Malta is insisting that control of appointments to its judiciary “cannot be completely left to the judiciary itself”.

The position is reflected in a yet-to-be-published report on Malta – seen by The Sunday Times of Malta – drawn up by the Council of Europe’s advisory body on democracy through law, known as the Venice Commission.

The Maltese authorities’ stand on the issue is followed by a defence of the current system, in which the prime minister has final discretion on judicial appointments and can even go “against the advice of the Judicial Appointments Committee”.

The highly respected Venice Commission provides legal advice to Council of Europe Member States to help bring their legal and institutional structures in line with European standards. On Friday, it issued a statement in which it said the rule of law in Malta was being hindered by power imbalances. The final version of the report is expected to be published on Monday.

The clause in question, put into the report on the insistence of the government, may lay the ground for watering down one of the Commission’s chief recommendations: that ‘vetted’ and ‘ranked’ applicants for magistrates or judges be recommended by the Judicial Appointments Committee “directly to the President”.

This would strip the prime minister of some of his powers, seen as excessive by the Commission, and doubly buttress the independence of the judiciary.

Speaking to The Sunday Times of Malta, Martin Kuijer, co-author of the report and an eminent human rights scholar, described the mission’s “second most important finding” in the “judicial apparatus”.

“It’s a small judiciary, and our focus was on the system of judicial appointments to make the judiciary more independent,” he said.

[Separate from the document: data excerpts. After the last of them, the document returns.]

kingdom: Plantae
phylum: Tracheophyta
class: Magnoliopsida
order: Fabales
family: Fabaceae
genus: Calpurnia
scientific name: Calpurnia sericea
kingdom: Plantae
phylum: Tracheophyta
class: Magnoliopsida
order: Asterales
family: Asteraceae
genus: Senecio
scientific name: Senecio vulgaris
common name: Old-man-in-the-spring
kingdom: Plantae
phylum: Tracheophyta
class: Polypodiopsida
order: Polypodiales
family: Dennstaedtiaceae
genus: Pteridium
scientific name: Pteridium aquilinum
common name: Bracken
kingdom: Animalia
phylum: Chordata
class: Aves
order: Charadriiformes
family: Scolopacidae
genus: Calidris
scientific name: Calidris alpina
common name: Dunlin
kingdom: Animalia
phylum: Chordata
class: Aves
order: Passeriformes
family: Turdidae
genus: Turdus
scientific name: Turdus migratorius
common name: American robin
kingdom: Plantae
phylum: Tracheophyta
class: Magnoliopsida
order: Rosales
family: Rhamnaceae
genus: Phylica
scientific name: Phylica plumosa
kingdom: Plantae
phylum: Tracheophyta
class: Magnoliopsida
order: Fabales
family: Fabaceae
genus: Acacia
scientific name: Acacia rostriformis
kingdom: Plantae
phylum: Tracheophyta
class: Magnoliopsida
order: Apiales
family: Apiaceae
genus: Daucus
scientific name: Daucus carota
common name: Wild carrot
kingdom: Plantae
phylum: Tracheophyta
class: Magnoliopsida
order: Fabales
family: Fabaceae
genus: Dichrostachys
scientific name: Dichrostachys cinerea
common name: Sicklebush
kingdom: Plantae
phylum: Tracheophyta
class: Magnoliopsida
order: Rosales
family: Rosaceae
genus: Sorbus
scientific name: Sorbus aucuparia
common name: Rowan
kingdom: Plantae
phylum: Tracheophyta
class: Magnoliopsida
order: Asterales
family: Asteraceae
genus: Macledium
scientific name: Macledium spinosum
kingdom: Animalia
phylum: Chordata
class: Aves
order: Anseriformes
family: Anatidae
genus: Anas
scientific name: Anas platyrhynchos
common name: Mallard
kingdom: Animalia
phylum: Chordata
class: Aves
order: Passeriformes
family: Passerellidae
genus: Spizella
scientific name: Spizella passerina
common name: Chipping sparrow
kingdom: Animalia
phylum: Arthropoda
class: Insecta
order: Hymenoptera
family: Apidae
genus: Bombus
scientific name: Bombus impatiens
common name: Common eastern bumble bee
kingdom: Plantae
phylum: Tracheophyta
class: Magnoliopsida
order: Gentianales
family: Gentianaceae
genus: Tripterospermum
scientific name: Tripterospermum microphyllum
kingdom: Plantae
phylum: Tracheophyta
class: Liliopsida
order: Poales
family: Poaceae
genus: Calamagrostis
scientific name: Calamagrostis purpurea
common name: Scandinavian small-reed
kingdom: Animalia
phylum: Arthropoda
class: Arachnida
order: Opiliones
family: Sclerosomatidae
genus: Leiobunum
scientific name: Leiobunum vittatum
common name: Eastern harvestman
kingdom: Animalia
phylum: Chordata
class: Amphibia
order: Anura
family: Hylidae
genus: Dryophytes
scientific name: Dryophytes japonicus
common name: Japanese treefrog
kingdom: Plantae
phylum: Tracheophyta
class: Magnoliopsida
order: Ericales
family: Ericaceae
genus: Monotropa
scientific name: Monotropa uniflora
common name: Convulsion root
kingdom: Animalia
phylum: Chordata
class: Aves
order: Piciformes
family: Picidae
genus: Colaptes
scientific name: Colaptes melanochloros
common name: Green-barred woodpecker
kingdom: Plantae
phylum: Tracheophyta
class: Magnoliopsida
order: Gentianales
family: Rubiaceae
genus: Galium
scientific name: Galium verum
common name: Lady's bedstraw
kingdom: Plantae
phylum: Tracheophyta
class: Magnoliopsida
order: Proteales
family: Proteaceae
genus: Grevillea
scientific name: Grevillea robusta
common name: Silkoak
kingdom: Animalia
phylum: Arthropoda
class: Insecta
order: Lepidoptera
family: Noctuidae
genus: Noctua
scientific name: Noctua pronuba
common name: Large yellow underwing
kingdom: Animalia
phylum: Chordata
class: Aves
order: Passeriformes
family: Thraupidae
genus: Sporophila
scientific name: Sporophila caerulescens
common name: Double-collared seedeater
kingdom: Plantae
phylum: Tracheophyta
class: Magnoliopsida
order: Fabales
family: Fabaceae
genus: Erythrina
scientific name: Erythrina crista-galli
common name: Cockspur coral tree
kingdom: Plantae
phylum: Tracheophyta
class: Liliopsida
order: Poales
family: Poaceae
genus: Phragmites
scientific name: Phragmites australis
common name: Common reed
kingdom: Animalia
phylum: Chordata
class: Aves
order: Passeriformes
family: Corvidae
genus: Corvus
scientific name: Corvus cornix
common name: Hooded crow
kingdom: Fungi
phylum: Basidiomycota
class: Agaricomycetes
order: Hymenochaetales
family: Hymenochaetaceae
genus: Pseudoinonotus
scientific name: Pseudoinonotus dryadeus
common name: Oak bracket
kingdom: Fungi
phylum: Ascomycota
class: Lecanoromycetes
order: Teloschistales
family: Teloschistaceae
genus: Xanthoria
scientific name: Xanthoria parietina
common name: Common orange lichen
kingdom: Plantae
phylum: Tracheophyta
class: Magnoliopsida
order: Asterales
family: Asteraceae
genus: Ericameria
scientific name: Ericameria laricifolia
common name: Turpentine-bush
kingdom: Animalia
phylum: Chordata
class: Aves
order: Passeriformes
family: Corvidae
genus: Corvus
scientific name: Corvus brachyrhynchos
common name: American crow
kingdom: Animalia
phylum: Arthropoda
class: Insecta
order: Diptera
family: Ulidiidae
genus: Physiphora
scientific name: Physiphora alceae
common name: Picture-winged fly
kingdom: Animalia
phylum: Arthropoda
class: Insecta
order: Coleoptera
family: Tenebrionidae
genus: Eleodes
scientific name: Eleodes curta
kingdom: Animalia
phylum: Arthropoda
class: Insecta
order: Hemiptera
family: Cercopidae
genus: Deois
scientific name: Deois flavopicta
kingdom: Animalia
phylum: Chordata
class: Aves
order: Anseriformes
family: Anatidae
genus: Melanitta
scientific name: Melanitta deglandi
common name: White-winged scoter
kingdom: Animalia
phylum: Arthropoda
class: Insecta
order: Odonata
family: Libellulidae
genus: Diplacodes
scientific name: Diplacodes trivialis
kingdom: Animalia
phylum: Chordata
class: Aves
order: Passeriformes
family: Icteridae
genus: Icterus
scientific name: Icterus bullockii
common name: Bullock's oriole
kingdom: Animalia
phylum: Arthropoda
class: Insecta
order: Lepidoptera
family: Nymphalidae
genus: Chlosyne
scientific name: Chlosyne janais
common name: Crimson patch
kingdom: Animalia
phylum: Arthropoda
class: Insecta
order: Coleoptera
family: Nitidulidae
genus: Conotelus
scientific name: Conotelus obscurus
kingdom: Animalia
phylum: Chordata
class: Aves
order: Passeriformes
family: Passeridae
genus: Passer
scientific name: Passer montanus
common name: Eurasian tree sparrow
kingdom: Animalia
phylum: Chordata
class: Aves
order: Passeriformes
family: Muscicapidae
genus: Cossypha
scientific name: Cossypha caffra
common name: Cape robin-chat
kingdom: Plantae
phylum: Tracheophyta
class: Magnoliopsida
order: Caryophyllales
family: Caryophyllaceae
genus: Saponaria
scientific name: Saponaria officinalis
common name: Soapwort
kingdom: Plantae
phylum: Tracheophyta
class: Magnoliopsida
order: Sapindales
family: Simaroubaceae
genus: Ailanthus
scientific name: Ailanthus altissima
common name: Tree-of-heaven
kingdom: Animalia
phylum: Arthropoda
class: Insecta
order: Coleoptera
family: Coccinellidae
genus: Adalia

The government predicated its reasoning on “the small size of the judiciary” of 44 magistrates and judges, logic that earned rebuke from a senior source in the justice system who preferred to remain anonymous.

“So, 44 members of the judiciary cannot decide who should be appointed a member of the judiciary because of small size, but then the decision shall be left in the hands of one man,” the source said sarcastically.

The Maltese authorities also state that the present system of appointments, with final say vested in the prime minister, “reflects a proposal of the 2013 report on the Holistic Reform of the Justice System.”

However, in the 2013 report, which is publicly available, nowhere is it written or implied that the prime minister should have final say on who is appointed magistrate or judge.

In fact one of the report’s authors, the Dean of Faculty of Laws Kevin Aquilina, has since criticised in various outlets the current system of judicial appointments which was made law in 2016. 

The Venice Commission put up resistance to the clause included at the “insistence” of “the authorities”. It countered in another clause that will appear in the final report that the government’s concerns that “checks and balances” would be missing if the judiciary chose their brethren for appointment would be balanced by the inclusion of non-judicial members in the body selecting judges.

It also countered the government’s arguments that the Chief Justice should not be appointed by the judiciary but by the government “in consultation with the Leader of the Opposition”.

The PN’s leader Adrian Delia told The Sunday Times of Malta last month that the PN wants the judiciary to have “a really autonomous system of judicial appointments”.